Bowie Master Plan Update
Bowie and Vicinity Area Master Plan Update
The long-awaited update of the 2006 Approved Master Plan for Bowie and Vicinity is now underway. On February 18, 2020, the Prince George’s County Council (District Council) approved CR-5-2020, initiating the update to the Master Plan. The District Council also approved the Goals, Concepts and Guidelines and a Public Participation Program for the project in CR-5-2020. The current schedule schedule for Master Plan production is below:
The Public Participation Program included interviews with key stakeholders and several public meetings in 2020. The City Council’s review process will begin with the release of the Preliminary Master Plan in mid-2021. The Bowie Advisory Planning Board (BAPB) will conduct a public hearing on the Preliminary Master Plan and make recommendations to City Council.
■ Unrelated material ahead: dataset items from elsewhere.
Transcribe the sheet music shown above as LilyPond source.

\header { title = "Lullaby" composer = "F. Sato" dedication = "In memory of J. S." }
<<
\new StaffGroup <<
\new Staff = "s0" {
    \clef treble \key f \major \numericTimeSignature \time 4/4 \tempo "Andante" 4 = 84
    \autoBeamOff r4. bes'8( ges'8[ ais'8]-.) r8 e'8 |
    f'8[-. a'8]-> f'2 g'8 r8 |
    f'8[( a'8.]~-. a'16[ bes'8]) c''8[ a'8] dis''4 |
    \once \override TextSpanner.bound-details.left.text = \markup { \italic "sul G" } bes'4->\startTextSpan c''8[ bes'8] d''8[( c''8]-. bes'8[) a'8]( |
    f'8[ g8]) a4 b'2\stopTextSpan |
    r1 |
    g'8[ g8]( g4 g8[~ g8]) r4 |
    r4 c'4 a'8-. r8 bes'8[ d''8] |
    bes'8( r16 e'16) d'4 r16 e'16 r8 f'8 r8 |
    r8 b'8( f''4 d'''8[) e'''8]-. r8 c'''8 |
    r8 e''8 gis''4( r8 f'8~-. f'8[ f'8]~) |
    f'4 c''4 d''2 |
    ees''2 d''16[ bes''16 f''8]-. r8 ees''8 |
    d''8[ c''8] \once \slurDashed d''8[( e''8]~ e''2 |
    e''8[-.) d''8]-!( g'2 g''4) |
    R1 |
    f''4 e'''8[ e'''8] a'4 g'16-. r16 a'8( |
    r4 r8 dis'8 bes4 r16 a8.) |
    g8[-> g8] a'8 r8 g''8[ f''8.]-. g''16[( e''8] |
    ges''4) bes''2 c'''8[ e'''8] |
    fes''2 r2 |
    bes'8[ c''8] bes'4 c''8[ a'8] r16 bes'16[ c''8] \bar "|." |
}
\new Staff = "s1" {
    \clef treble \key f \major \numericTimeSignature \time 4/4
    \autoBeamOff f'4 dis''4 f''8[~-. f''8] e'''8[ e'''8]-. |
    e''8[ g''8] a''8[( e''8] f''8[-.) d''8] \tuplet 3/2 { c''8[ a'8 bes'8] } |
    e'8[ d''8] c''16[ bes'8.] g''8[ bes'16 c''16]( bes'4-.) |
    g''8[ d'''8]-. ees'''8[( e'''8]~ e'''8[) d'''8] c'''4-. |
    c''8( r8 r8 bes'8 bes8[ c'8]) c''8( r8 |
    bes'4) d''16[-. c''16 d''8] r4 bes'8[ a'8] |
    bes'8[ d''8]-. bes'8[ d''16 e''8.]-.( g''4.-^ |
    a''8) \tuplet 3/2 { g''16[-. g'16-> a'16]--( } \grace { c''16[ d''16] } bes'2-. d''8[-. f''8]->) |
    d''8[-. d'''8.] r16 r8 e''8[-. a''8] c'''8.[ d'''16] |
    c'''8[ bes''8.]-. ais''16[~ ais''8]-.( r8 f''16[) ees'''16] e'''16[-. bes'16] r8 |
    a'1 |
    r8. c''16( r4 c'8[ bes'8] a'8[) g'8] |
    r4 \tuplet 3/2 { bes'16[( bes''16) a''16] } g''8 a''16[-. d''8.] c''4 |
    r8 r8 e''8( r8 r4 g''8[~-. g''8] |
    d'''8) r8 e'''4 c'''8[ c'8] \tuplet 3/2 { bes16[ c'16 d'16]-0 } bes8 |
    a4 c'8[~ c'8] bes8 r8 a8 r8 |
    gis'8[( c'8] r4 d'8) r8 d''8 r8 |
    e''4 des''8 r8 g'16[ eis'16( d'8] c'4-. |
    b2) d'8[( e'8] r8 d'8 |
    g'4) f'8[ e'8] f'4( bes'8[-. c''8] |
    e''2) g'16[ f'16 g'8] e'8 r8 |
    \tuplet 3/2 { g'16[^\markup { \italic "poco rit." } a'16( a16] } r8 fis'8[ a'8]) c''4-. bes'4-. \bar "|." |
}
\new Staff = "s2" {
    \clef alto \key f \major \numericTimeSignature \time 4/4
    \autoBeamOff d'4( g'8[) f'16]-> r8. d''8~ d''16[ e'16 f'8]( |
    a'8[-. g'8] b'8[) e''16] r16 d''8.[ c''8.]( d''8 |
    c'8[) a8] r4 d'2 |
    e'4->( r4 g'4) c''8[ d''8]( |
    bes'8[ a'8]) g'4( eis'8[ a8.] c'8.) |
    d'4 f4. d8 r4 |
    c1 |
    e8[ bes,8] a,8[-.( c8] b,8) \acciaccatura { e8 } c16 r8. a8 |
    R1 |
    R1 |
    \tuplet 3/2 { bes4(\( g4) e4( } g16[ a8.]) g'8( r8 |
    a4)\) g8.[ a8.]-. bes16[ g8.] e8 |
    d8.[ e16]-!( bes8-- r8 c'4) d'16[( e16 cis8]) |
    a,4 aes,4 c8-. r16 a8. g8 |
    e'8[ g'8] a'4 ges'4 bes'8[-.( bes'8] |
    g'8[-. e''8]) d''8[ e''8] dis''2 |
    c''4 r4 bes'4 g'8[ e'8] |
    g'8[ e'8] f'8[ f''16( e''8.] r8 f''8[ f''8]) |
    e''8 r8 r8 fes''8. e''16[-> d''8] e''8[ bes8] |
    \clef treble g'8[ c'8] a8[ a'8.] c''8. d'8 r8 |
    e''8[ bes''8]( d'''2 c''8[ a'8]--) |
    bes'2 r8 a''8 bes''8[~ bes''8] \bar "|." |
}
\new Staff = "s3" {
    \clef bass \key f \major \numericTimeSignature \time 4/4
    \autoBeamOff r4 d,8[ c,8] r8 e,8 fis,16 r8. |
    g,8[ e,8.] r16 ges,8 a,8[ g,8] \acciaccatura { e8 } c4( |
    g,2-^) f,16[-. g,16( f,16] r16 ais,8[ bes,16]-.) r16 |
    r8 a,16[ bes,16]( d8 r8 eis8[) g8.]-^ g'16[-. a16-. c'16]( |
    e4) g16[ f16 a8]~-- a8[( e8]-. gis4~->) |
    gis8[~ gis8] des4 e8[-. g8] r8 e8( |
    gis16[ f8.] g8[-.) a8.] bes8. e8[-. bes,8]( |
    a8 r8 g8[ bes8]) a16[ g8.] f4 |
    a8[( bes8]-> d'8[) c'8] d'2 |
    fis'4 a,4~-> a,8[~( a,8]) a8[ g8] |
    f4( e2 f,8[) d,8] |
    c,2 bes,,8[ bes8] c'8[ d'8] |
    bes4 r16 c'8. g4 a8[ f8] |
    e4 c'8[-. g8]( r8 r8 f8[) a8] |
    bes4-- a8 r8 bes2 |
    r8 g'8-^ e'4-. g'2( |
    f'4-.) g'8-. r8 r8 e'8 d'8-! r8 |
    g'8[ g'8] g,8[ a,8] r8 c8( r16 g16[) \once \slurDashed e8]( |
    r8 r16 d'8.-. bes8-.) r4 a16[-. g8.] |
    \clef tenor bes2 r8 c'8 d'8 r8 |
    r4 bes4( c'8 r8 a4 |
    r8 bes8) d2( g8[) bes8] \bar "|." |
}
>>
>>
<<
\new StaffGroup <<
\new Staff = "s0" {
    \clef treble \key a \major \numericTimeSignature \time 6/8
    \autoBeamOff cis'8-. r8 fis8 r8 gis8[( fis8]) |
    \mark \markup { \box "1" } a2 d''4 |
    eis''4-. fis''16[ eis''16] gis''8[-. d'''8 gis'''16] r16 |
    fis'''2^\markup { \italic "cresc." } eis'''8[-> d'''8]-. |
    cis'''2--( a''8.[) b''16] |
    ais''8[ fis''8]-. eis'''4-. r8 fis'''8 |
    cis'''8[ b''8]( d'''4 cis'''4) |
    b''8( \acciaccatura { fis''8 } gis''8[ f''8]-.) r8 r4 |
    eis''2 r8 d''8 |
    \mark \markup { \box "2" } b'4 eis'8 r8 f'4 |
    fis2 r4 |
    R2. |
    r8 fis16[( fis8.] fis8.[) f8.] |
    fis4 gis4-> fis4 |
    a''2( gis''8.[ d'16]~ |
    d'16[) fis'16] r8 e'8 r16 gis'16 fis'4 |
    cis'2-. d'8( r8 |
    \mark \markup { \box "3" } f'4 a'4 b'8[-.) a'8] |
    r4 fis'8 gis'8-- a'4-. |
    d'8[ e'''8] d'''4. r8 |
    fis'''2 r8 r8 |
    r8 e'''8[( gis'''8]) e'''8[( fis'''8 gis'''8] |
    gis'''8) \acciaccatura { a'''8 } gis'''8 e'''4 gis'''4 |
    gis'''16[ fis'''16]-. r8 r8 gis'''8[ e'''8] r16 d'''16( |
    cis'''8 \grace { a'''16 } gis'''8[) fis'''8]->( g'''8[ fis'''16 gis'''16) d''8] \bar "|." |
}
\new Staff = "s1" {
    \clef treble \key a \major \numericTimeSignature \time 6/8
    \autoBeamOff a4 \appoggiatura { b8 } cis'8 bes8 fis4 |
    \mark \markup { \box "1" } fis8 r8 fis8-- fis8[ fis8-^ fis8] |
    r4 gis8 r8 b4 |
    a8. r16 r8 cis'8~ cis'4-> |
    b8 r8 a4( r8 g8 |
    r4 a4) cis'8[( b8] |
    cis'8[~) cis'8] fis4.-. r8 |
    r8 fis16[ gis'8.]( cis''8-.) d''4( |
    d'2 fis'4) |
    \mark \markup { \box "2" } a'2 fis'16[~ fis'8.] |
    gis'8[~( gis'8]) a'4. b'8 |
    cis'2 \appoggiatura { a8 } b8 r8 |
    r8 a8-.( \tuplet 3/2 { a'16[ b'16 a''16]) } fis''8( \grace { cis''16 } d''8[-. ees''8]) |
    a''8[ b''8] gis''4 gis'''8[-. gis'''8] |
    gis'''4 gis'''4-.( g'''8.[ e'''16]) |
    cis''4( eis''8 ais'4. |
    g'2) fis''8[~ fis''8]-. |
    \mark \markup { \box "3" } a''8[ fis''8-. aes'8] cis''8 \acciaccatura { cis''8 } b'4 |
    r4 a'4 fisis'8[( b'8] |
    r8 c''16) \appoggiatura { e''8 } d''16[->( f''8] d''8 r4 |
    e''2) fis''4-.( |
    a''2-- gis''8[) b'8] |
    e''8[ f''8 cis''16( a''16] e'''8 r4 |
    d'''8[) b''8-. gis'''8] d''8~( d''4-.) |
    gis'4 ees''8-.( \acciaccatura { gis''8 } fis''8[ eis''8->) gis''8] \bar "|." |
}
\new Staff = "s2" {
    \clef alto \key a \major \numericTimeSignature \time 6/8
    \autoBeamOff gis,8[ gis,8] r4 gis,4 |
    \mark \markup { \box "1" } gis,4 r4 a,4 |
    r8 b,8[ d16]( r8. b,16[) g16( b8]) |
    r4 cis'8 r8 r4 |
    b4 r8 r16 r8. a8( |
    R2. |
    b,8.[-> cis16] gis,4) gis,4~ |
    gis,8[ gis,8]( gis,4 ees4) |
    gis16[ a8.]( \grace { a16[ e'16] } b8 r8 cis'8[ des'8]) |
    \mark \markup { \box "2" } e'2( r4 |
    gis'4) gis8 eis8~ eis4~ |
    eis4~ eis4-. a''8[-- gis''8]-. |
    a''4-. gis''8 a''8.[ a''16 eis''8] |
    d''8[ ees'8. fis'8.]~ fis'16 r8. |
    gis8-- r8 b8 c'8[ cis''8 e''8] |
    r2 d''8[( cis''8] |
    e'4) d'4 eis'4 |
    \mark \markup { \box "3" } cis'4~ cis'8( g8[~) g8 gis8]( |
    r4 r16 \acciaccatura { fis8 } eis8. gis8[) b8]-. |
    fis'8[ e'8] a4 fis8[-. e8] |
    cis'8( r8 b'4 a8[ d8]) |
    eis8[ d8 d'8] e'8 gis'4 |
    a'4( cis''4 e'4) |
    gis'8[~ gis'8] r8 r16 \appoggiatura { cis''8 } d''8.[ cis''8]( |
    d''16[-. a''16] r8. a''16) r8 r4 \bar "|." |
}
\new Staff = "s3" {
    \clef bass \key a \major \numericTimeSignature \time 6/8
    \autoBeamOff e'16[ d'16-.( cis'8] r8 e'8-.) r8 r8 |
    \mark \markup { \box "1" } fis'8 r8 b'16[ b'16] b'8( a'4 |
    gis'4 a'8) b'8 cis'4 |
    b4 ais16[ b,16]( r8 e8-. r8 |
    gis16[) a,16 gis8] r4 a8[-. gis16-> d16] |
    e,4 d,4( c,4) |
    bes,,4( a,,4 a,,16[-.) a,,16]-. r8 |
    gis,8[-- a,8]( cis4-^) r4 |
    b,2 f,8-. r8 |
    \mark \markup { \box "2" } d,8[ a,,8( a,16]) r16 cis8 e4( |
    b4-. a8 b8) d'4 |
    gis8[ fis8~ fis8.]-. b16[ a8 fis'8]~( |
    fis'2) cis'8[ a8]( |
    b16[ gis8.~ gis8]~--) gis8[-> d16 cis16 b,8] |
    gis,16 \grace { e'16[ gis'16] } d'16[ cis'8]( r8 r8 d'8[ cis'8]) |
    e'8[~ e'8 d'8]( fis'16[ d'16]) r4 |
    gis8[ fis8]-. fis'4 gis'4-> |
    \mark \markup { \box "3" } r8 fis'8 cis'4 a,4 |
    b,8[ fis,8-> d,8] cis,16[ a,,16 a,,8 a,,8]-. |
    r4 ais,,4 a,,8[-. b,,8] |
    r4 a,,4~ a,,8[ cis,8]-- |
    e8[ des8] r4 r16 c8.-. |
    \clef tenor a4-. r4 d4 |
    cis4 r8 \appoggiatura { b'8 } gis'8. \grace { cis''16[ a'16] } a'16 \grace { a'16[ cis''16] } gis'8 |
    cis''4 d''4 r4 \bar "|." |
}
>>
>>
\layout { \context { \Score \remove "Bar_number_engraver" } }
The City Council will hold its own public hearing and worksessions regarding the Preliminary Master Plan prior to providing a position statement for the Joint Public Hearing of the County Planning Board and District Council in the fall of 2021.
Bowie Master Plan Existing Conditions Report
The Community Planning Division of The Maryland-National Capital Park and Planning Commission (M-NCPPC) recently posted the Existing Conditions Report prepared for the Bowie-Mitchellville & Vicinity Master Plan. An interactive, online version of the 296-page report is available online. Due to the large file size, an electronic copy of the entire report is not available.
Current Master Plan
Abstract: This document contains text and maps of the Approved Master Plan for Bowie and Vicinity and the Sectional Map Amendment for Planning Areas 71A, 71B, 74A, and 74B. This plan amends the 1991 Approved Master Plan and Adopted Sectional Map Amendment (SMA) for Bowie-Collington-Mitchellville and Vicinity, Planning Areas 71A, 71B, 74A, and 74B. It also amends the 2002 Prince George’s County Approved General Plan and other functional master plans. This plan was developed primarily during a community-wide six-day planning charrette after consultation with citizen focus groups. The document provides visions, goals, background, policies and strategies for numerous planning elements. The Development Pattern element encourages the revitalization of Old Town Bowie and redevelopment of Bowie Main Street, West Bowie Village, and Pointer Ridge. These four existing commercial areas are designated as mixed-use activity centers suitable for a wide array of public, commercial, employment, and residential land uses. The plan recommends that ﬂexible zoning regulations be enacted to preserve rural character and sensitive environmental features. The Area-Wide Infrastructure element addresses the environment, transportation, schools, ﬁre, police, library, parks, and trails. The Community Character element addresses economic development, historic preservation, and scenic roads. Rural and Developing Tier boundaries designated in the 2002 General Plan and boundaries of the Bowie Regional Center are redeﬁned. Land use concepts and illustrative sketches are included that encourage development centered on a future transit hub in the Bowie Regional Center. A Development District Overlay Zone (DDOZ) containing a regulating matrix, design standards, and a table of uses are included to facilitate implementation of the plan’s land use recommendations for Old Town Bowie. The sectional map amendment implements the land use concepts in the master plan.
Master Plan Explained
For planning purposes, the County is divided into seven subregions, which are further divided into 36 planning areas. Each planning area is a fairly cohesive district that is typically bounded by a major highway, political boundary, and/or a natural border such as a stream valley. Master plans may be prepared for an individual planning area, group of planning areas, or entire subregions. Master plans provide specific recommendations on the environment, historic preservation, living areas and housing, commercial areas, employment areas, urban design, circulation and transportation (including highways and mass transit), and public facilities. Where appropriate, some plans may cover additional issues such as economic development and neighborhood revitalization. Master plans also address the adequacy of public facilities. Land use proposals are analyzed for their impact on schools, police, fire, rescue, libraries, health, parks, and trails. Recommendations are then made to correct any projected deficiencies of these public services and assets. In addition, an analysis of the balance between the proposed land uses and the proposed transportation system is undertaken. The master plans are the final authority on highway and mass transit right-of-way land reservations. The planned land uses become the basis for decisions on where new schools, fire stations, and other public facilities will be needed in the future. Master plans are also used to guide decisions on zoning change, special exceptions, and subdivision applications. Probably the most important function of the area master plans is that they are used as the basis for comprehensive rezoning (sectional map amendments).